## Using the information
a - Retype a passage from the Streuselkuchen post word for word. Begin at the words "Streuselkuchen is this" and stop after "a stuck Streuselkuchen...".
b - Answer these questions from the Streuselkuchen post:
(i) In what country was the writer's mom born and raised?
(ii) What size sheet pan does the writer use?
(iii) How many cups of all-purpose flour go into the dough?
--- Excerpt Enclosed Below ---
Monday, December 27, 2010

Episode 2: Fröhliche Weihnachten

My mom was born & raised in Germany so I have very specific ideas on how the Christmas season should look, sound, smell and taste.  Gotta have real candles on the very real tree.  Just a few...and yes, I light them on Christmas morning while "O Tannenbaum" & "Stille Nacht" play.  Gotta have frankincense-scented incense for the smoking man  (which, besides smelling Christmas-y, also hides the smell of any herbal celebrating you may choose to do.   And regardless of what the calendar says, it absolutely can NOT be Christmas without Streuselkuchen and Lebkuchen.

Streuselkuchen is this delightfully buttery German coffee cake that Mom used to make.  Just to be clear - you can have Streuselkuchen without Christmas, but never, EVER Christmas without Streuselkuchen.  Fabulously delicious, but certainly not for those who have a doctor yelling about cholesterol...it has nearly three-quarters of a pound of butter in it.  And yes, you have to use real butter...to even contemplate using margarine would be sacrilege.

Streuselkuchen



Preheat your oven to 350.  I spray a 10" X 15" X 3/4" sheet pan, line it with parchment, then spray the parchment.  Probably overkill but better that than a stuck Streuselkuchen...

Streusel
  • 1 3/4 sticks unsalted butter, softened
  • 2 cups flour
  • 2/3 cup sugar
Mix well.  Put in the fridge while you mix your dough.

Dough
  • 1 stick butter, softened
  • 1 cup sugar
  • 1 egg
  • 3 cups all-purpose flour (I always use unbleached cuz they use benzoyl peroxide to bleach flour...you know, the active ingredient in the zit stuff you used in high school...but that's up to you)
  • 2 teaspoons baking powder
  • milk

Cream the butter & sugar together.  Add the egg & mix well.  Add the baking powder and  flour.  You'll need to add some milk to pull it all together.  How much?  Well, that depends on the humidity & stuff...I usually end up using anywhere from a couple tablespoons to a quarter cup or so.  The consistency you're looking for is kind of like cookie dough except maybe a smidge stickier.
--- End of Enclosed Excerpt ---
--- Supplied entries Enclosed Below ---
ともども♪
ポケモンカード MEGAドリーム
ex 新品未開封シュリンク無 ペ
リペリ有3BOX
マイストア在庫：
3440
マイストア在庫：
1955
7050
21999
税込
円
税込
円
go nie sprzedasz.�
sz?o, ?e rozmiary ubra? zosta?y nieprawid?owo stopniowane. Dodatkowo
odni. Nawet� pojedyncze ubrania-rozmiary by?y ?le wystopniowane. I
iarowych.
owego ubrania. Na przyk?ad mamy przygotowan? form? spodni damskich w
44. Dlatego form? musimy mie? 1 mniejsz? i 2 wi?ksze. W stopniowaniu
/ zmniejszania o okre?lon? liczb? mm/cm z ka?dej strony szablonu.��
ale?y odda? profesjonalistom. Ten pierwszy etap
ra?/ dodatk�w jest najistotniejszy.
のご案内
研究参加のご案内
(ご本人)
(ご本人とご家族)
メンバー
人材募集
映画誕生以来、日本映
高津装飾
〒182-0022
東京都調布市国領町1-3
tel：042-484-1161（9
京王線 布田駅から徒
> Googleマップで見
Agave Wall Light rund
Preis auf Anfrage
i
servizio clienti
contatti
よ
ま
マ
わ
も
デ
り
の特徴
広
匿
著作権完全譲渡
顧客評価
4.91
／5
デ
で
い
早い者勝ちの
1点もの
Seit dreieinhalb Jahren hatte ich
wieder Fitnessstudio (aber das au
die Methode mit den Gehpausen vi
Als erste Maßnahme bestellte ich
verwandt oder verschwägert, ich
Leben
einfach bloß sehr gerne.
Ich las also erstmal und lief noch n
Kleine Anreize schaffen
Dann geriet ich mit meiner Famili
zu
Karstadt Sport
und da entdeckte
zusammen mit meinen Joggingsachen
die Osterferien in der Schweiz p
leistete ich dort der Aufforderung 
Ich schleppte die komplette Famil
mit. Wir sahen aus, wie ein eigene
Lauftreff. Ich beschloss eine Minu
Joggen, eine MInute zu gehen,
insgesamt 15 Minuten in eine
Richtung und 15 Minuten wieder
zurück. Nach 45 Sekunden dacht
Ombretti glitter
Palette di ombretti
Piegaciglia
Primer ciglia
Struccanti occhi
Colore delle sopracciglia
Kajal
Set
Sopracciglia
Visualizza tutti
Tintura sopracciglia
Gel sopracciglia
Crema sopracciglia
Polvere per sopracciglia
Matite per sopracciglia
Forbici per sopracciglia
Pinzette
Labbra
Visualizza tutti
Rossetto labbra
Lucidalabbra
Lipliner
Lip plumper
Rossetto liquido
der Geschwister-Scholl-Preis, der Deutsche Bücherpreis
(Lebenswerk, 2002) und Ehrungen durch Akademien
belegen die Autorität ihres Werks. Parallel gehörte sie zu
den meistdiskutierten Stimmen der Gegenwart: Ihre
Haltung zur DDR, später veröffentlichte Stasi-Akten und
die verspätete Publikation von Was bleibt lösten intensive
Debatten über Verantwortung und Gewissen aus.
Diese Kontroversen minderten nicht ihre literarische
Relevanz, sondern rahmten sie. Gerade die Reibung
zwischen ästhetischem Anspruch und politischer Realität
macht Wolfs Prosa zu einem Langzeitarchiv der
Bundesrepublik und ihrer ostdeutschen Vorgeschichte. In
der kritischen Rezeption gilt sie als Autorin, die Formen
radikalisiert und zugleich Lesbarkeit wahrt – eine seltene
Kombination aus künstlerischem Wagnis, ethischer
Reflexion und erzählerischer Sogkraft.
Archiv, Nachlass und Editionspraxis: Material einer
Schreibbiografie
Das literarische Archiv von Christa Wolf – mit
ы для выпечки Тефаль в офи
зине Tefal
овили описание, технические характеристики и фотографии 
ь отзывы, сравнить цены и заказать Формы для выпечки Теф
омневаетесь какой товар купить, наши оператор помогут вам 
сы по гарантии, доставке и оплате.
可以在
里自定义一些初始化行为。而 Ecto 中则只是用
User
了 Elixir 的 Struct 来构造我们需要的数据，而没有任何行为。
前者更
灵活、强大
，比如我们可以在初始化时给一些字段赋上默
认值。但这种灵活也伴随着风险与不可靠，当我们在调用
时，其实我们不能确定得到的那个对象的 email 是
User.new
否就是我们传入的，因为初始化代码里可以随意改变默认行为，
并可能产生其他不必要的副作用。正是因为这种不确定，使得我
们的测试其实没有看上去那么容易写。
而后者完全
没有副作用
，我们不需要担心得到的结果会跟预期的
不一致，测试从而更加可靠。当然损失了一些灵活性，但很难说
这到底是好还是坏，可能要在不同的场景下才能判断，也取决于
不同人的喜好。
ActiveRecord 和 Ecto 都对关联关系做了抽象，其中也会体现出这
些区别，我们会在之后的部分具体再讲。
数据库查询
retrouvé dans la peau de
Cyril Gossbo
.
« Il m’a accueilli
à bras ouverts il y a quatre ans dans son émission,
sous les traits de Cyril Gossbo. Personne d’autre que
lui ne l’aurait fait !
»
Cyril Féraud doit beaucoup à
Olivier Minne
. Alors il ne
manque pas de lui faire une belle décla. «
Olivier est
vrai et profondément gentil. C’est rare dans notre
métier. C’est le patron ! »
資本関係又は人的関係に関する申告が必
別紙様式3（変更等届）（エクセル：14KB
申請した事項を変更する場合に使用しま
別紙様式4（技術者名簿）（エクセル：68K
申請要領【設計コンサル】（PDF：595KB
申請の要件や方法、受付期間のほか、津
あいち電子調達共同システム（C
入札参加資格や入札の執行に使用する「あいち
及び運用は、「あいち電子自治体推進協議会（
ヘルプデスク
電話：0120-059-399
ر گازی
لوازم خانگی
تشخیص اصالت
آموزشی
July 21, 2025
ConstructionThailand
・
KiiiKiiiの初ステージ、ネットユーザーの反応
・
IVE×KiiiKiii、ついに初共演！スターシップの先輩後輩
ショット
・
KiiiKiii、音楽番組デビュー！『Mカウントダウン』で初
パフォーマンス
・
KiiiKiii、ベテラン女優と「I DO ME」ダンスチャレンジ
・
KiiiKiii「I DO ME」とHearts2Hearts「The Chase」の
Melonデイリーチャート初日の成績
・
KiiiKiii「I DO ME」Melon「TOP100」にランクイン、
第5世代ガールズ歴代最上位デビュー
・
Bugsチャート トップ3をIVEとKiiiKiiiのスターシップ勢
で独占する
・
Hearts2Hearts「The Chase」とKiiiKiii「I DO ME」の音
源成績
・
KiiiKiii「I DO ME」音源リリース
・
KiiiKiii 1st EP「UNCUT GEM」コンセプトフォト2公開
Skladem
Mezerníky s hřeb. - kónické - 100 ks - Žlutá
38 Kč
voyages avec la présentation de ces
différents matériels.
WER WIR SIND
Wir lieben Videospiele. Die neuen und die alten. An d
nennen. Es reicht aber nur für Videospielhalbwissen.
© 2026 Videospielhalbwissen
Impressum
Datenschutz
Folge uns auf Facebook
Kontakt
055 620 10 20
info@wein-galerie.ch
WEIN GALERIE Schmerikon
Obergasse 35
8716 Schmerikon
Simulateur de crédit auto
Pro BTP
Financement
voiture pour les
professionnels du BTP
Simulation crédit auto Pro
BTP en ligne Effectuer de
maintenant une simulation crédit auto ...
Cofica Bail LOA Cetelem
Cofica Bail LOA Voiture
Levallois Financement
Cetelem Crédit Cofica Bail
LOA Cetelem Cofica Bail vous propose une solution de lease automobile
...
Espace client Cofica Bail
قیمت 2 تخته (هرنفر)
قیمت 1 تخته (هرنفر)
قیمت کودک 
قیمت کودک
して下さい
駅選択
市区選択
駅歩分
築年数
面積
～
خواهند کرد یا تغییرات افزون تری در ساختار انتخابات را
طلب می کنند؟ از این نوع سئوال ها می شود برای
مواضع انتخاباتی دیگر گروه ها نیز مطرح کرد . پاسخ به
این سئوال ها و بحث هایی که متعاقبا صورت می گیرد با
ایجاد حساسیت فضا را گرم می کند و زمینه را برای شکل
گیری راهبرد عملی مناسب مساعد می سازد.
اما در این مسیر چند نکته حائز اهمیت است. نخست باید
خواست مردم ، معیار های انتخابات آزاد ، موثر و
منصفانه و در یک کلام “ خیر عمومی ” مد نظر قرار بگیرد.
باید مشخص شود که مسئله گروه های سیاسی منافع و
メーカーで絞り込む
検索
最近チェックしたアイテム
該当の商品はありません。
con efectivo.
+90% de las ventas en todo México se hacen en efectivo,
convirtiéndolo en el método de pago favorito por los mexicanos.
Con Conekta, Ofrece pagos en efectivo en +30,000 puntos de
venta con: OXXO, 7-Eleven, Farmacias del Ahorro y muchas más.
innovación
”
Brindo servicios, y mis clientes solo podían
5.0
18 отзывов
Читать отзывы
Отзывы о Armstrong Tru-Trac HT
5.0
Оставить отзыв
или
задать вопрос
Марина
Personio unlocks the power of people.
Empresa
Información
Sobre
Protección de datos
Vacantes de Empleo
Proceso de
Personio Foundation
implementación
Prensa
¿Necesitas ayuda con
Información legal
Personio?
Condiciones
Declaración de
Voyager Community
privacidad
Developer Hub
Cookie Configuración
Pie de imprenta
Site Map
--- End of Enclosed Supplied entries ---
## Results
a -
Streuselkuchen is this delightfully buttery German coffee cake that Mom used to make.  Just to be clear - you can have Streuselkuchen without Christmas, but never, EVER Christmas without Streuselkuchen.  Fabulously delicious, but certainly not for those who have a doctor yelling about cholesterol...it has nearly three-quarters of a pound of butter in it.  And yes, you have to use real butter...to even contemplate using margarine would be sacrilege.

Streuselkuchen



Preheat your oven to 350.  I spray a 10" X 15" X 3/4" sheet pan, line it with parchment, then spray the parchment.  Probably overkill but better that than a stuck Streuselkuchen...

b -
(i) Germany
(ii) 10" X 15" X 3/4"
(iii) 3 cups